Supported Data Types
High-level overview
Mitzu distinguishes several data type categories
- scalar - numbers with floating point precision, integers
- text - strings, varchars, and chars
- date - date types
- timestamp - timestamp types with or without timezones
- map/json - dynamically varying complex type
- struct - static complex types
- array - repeated value type
- exotic types - UUID, Blob, etc.
Generic type support
Mitzu generally supports all type categories except "Exotic types" for all data warehouse or data lake types.
Type | Support |
---|---|
Scalar | ✅ |
Text | ✅ |
Date | ✅ |
Timestamp | ✅ |
Map / JSON | ✅ |
Struct | ✅ |
Array | ✅ - only arrays of scalars and arrays of strings |
Exotic types | ❌ (GEO spatial types, UUIDs, Binaries etc) |
Exotic types support is not added as every data warehouse have different set of exotic types.
Type recommendations per use-case
In this section, we are describing our recommended types per use case.
Data type for user ids
Generally, the data communities have agreed to use UUID4 (or later versions once released) or CUIDs to identify users in data. For simplicity, we recommend using UUID4s. Except for a single character in the middle, these are strings of random characters.
✅ The recommended type category for user ids is text.
Data type for event times
Event times can mean 4 things in product event tracking:
- client time - the client's timestamp for logging the event
- client upload time - the client's timestamp for sending the event to a server or CDP
- server time - the timestamp for the server receiving the event.
- corrected client time - the calculated timestamp based on the client time and the difference between the server time and client upload time.
Generally, the recommendation is to use the corrected client time for product analytics. Most CDPs store the corrected client timestamp as the client time in the data warehouse.
✅ The recommended type category for event times is the timestamp (without timezones)
Data type for event names
Event names should be human-readable or quasi-human-readable text.
✅ The recommended type category for event names is text.
Data type for date partitions
Date partitions help efficiently read the data from a data lake. Data lakes store files in "folders" that have formats, e.g.:
/date=2024-04-01/raw_data.parquet
Naturally, it would come to that date partitions should have date type. However, experience shows that many data teams keep this information in text format in the table definition. Text format is acceptable if the date string is in ISO format.
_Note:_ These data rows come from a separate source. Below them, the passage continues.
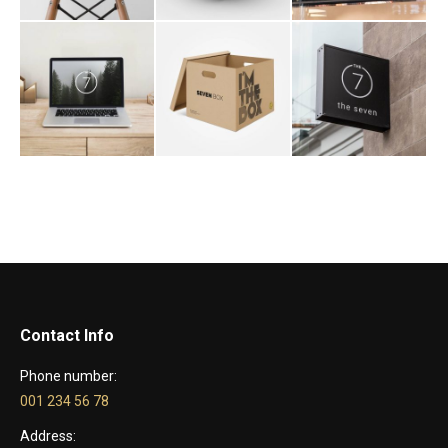
Contact Info
Phone number:
001 234 56 78
Address:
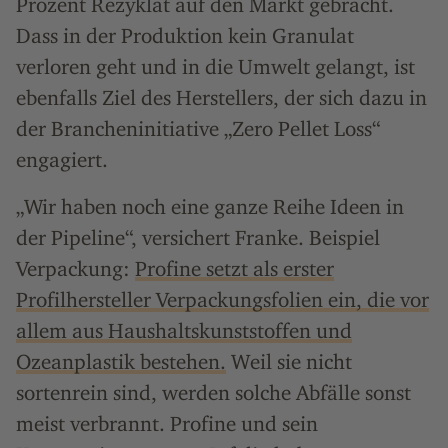
Prozent Rezyklat auf den Markt gebracht.
Dass in der Produktion kein Granulat
verloren geht und in die Umwelt gelangt, ist
ebenfalls Ziel des Herstellers, der sich dazu in
der Brancheninitiative „Zero Pellet Loss“
engagiert.
„Wir haben noch eine ganze Reihe Ideen in
der Pipeline“, versichert Franke. Beispiel
Verpackung:
Profine setzt als erster
Profilhersteller Verpackungsfolien ein, die vor
allem aus Haushaltskunststoffen und
Ozeanplastik bestehen.
Weil sie nicht
sortenrein sind, werden solche Abfälle sonst
meist verbrannt. Profine und sein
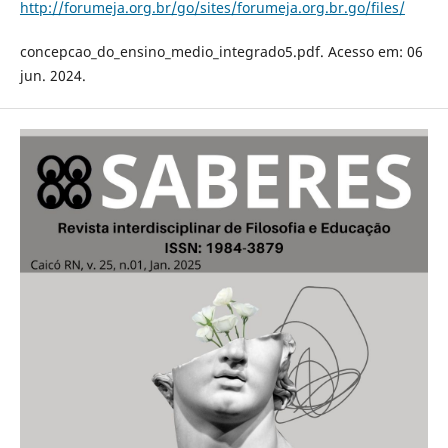
http://forumeja.org.br/go/sites/forumeja.org.br.go/files/
concepcao_do_ensino_medio_integrado5.pdf. Acesso em: 06
jun. 2024.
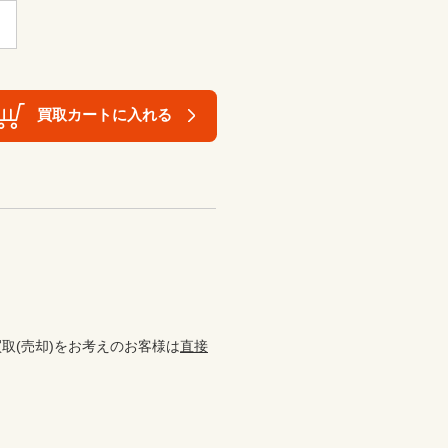
買取カートに入れる
取(売却)をお考えのお客様は
直接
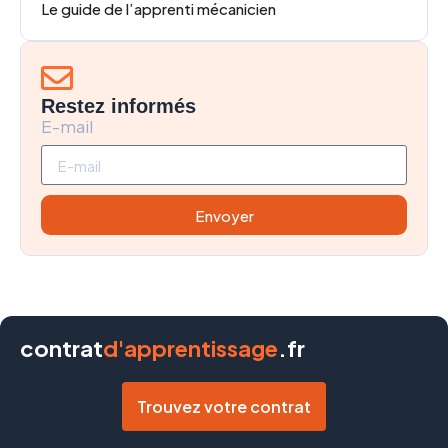
Le guide de l’apprenti mécanicien
Restez informés
E-mail
Envoyer
contrat
d'apprentissage
.fr
Trouvez votre contrat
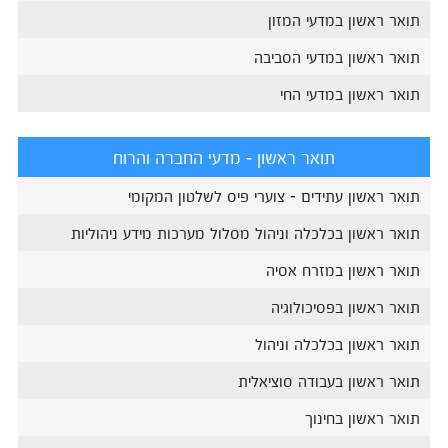
תואר ראשון במדעי המזון
תואר ראשון במדעי הסביבה
תואר ראשון במדעי החי
תואר ראשון - מדעי החברה והרוח
תואר ראשון עתידים - צוערי פיס לשלטון המקומי
תואר ראשון בכלכלה וניהול מסלול מערכות מידע ניהוליות
תואר ראשון במזרח אסיה
תואר ראשון בפסיכולוגיה
תואר ראשון בכלכלה וניהול
תואר ראשון בעבודה סוציאלית
תואר ראשון בחינוך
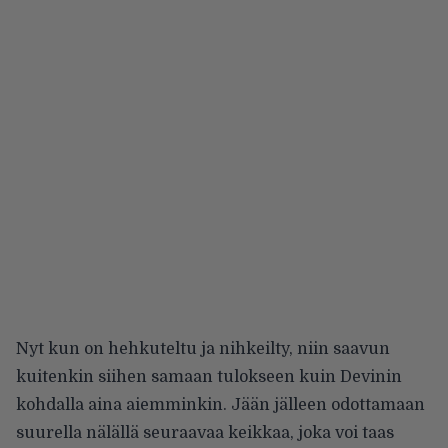
Nyt kun on hehkuteltu ja nihkeilty, niin saavun
kuitenkin siihen samaan tulokseen kuin Devinin
kohdalla aina aiemminkin. Jään jälleen odottamaan
suurella nälällä seuraavaa keikkaa, joka voi taas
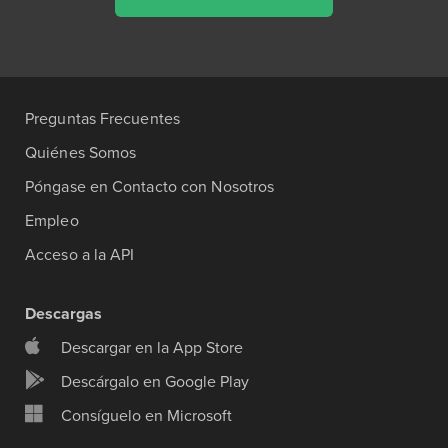
Preguntas Frecuentes
Quiénes Somos
Póngase en Contacto con Nosotros
Empleo
Acceso a la API
Descargas
Descargar en la App Store
Descárgalo en Google Play
Consíguelo en Microsoft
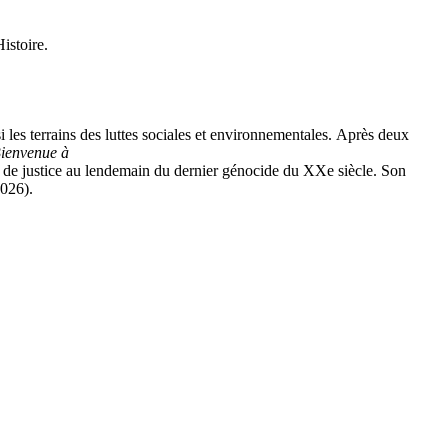
istoire.
i les terrains des luttes sociales et environnementales. Après deux
ienvenue à
te de justice au lendemain du dernier génocide du XXe siècle. Son
2026).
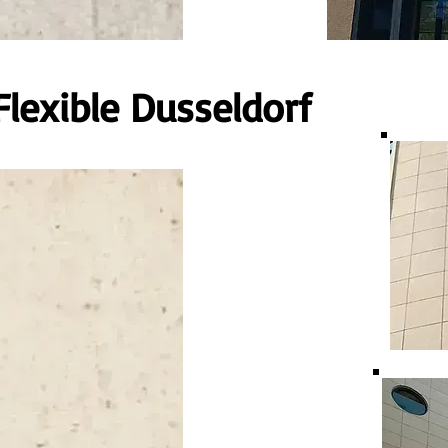
lexible Dusseldorf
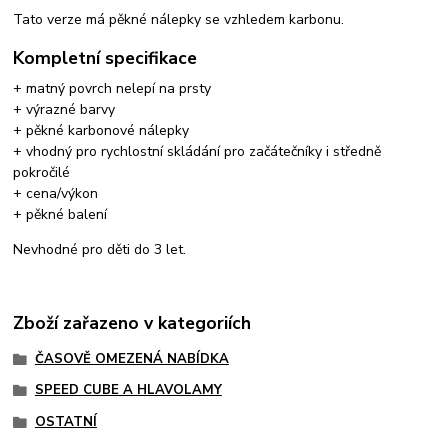
Tato verze má pěkné nálepky se vzhledem karbonu.
Kompletní specifikace
+ matný povrch nelepí na prsty
+ výrazné barvy
+ pěkné karbonové nálepky
+ vhodný pro rychlostní skládání pro začátečníky i středně
pokročilé
+ cena/výkon
+ pěkné balení
Nevhodné pro děti do 3 let.
Zboží zařazeno v kategoriích
ČASOVĚ OMEZENÁ NABÍDKA
SPEED CUBE A HLAVOLAMY
OSTATNÍ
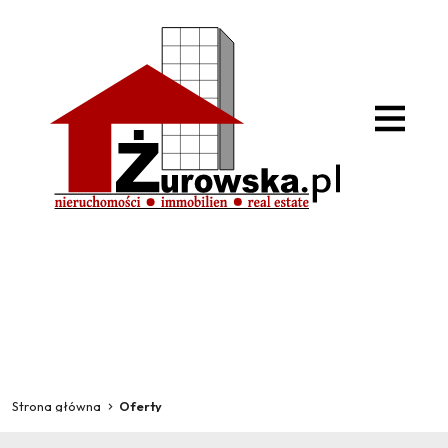
Strona główna
Oferty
Mitzu supports both text and date formats for partition columns.
✅ The recommended type category for event names is DATE or TEXT.
Other recommendations
Dynamic complex type support for data warehouses
This section discusses which data types can be used in each data warehouse for storing dynamic types.
Data warehouse | Supported dynamic type |
---|---|
Snowflake | ✅ Flat Object type - no nesting |
Databricks | ✅ Map<TEXT,SCALAR> or MAP<TEXT, TEXT> |
BigQuery | ✅ JSON Strings |
Trino | ✅ Map<TEXT,SCALAR> or MAP<TEXT, TEXT> |
Athena | ✅ Map<TEXT,SCALAR> or MAP<TEXT, TEXT> |
Postgres | ✅ Json or jsonb |
Clickhouse | ✅ Json types |
Dynamic complex types are essential for modeling a large number of events with a different set of properties.
Static complex type support
Generally, we don't recommend using static complex types while storing events in a data warehouse or data lake.
These types are common in:
- Databricks, Athena, Trino - struct types
- Clickhouse - tupples
Try avoiding these types and use a flat-column hierarchy instead.